DATA –
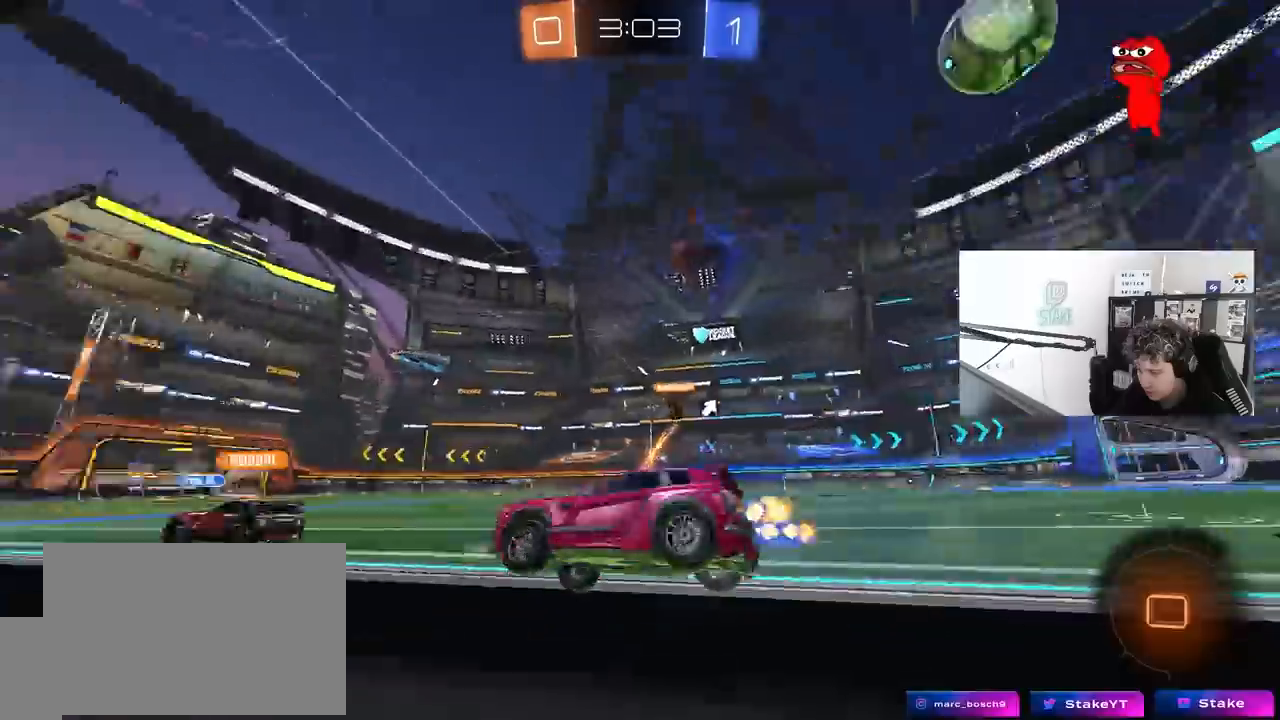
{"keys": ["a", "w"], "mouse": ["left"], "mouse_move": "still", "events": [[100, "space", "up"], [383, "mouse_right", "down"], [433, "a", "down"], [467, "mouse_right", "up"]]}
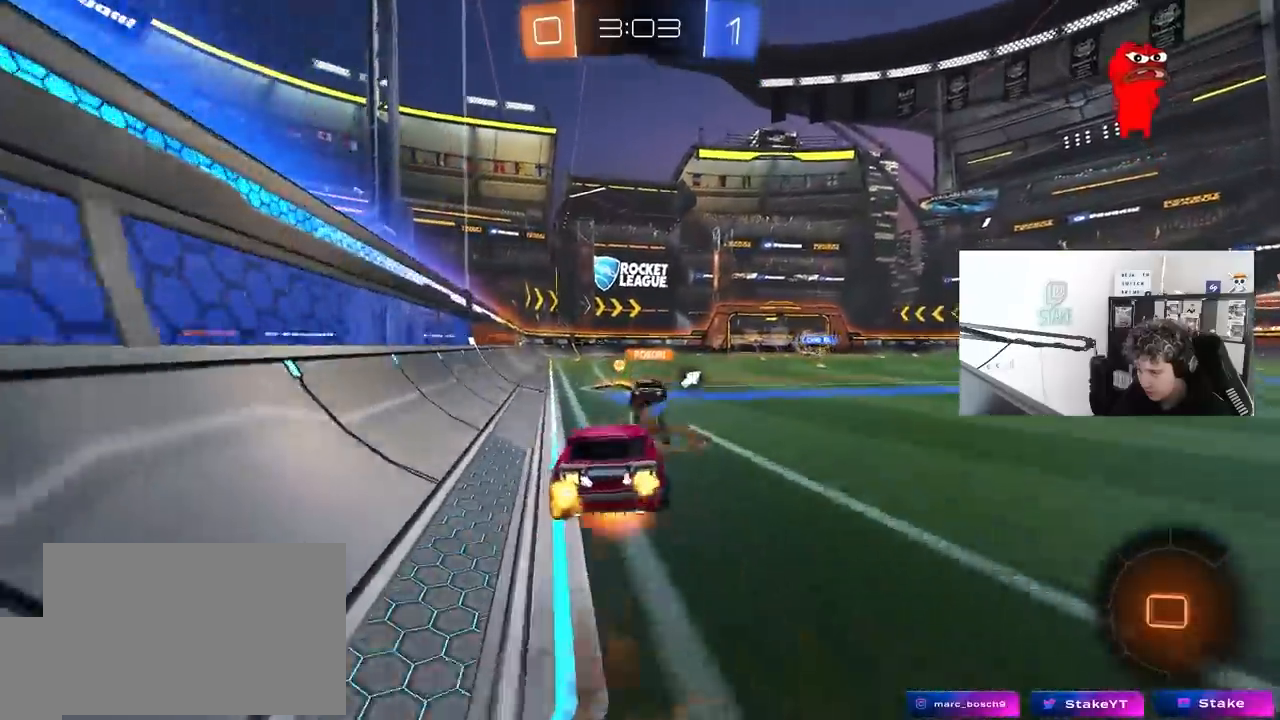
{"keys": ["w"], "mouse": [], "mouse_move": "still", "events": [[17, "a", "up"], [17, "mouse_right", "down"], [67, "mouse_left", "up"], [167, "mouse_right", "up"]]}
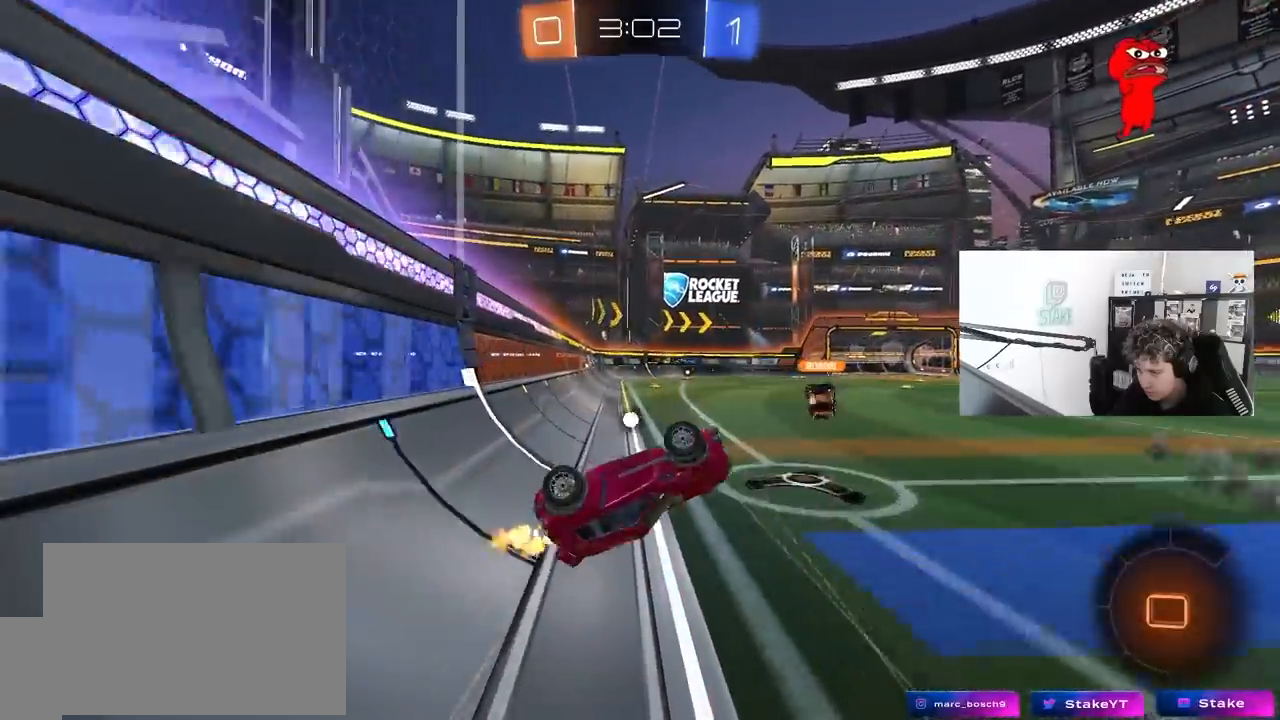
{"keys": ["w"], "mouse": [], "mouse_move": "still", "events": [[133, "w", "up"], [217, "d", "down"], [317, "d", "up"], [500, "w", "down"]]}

ACTIVITY – Copy the data exactly. Any picture it contains is to be omitted.

ANSWER SPACE –
{"keys": ["a", "w"], "mouse": ["left"], "mouse_move": "still", "events": [[100, "space", "up"], [383, "mouse_right", "down"], [433, "a", "down"], [467, "mouse_right", "up"]]}
{"keys": ["w"], "mouse": [], "mouse_move": "still", "events": [[17, "a", "up"], [17, "mouse_right", "down"], [67, "mouse_left", "up"], [167, "mouse_right", "up"]]}
{"keys": ["w"], "mouse": [], "mouse_move": "still", "events": [[133, "w", "up"], [217, "d", "down"], [317, "d", "up"], [500, "w", "down"]]}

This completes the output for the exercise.